Regierungen, Unternehmen und Verbraucher sollen nach den Vorstellungen der EU-Kommission künftig wirkungsvoller gegen Spam vorgehen. Ende vergangenen Jahres seien Schätzungen zufolge bereits 52 Prozent aller E-Mails in der EU Spam-Sendungen gewesen, begründete der zuständige EU-Kommissar Erkki Liikanen in Brüssel einen entsprechenden Vorstoß seiner Behörde.

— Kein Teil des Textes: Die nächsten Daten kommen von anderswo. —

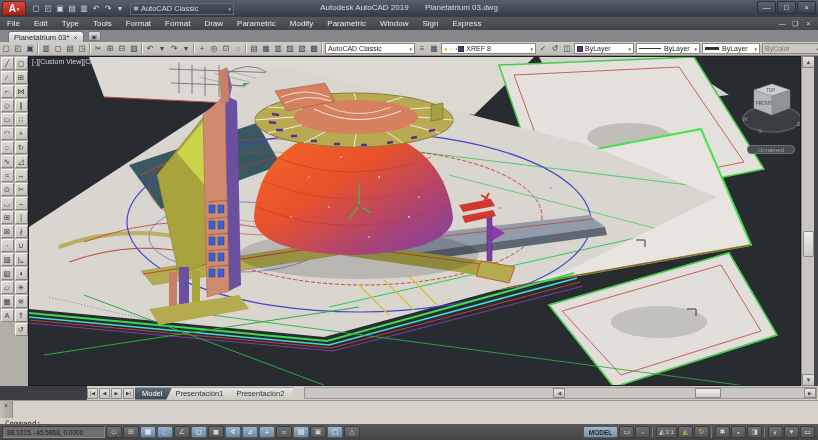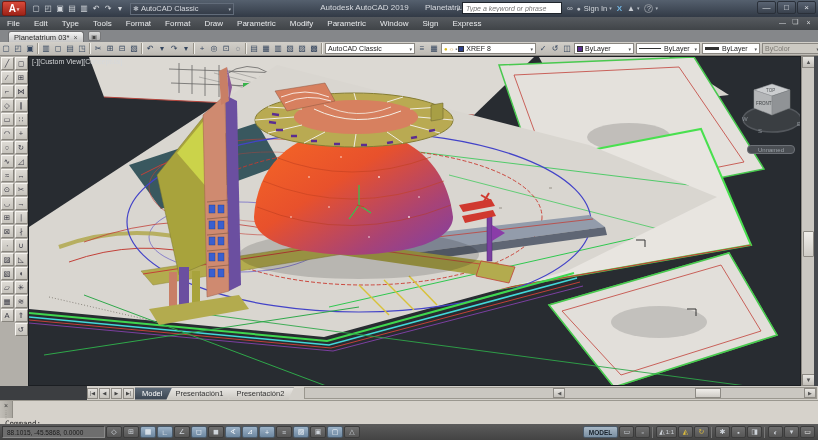--- a/index.html
+++ b/index.html
@@ -160,21 +160,6 @@
     <div class="title-text">
       <span>Autodesk AutoCAD 2019</span>
       <span class="doc">Planetatrium 03.dwg</span>
-    </div>
-    <div class="tsearch">
-      <span class="go">▸</span>
-      <input placeholder="Type a keyword or phrase" style="">
-      <span class="tico">∞</span>
-      <span class="signin">
-        <span class="usr">●</span>
-        <span>Sign In</span>
-      </span>
-      <span class="mini-dd">▾</span>
-      <span class="tico" style="color:#6fb3e0;font-weight:bold">X</span>
-      <span class="tico">▲</span>
-      <span class="mini-dd">▾</span>
-      <span class="tico" style="border:1px solid #8a9098;border-radius:50%;width:9px;height:9px;display:inline-flex;align-items:center;justify-content:center;font-size:7px;">?</span>
-      <span class="mini-dd">▾</span>
     </div>
     <div class="winbtns">
         <div class="wbtn">—</div>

"Vor drei Jahren dachte man noch, das Problem löst sich von ganz allein," so der finnische Kommissar: "Heute gibt es niemanden mehr, der es noch wagen würde so etwas zu sagen."
Spam ist nach Ansicht der Kommission aus vielen Gründen ein ernst zu nehmendes Problem: Die Privatsphäre der E-Mail-Nutzer werde verletzt, Verbraucher würden häufig getäuscht und zum Teil gehe es auch um den Schutz von Minderjährigen, wenn über das elektronische Postfach etwa pornografische Inhalte verteilt würden.
Durch die massive Zunahme der Spam-Sendungen müssten die Netzbetreiber die Kapazitäten erhöhen, was zu mehr Kosten führe. Am Arbeitsplatz und zuhause müssten die Empfänger viel Zeit dafür aufwenden, um die Spams wieder zu löschen. Letztlich zahlten damit die Verbraucher für die unerwünschte Werbung selbst.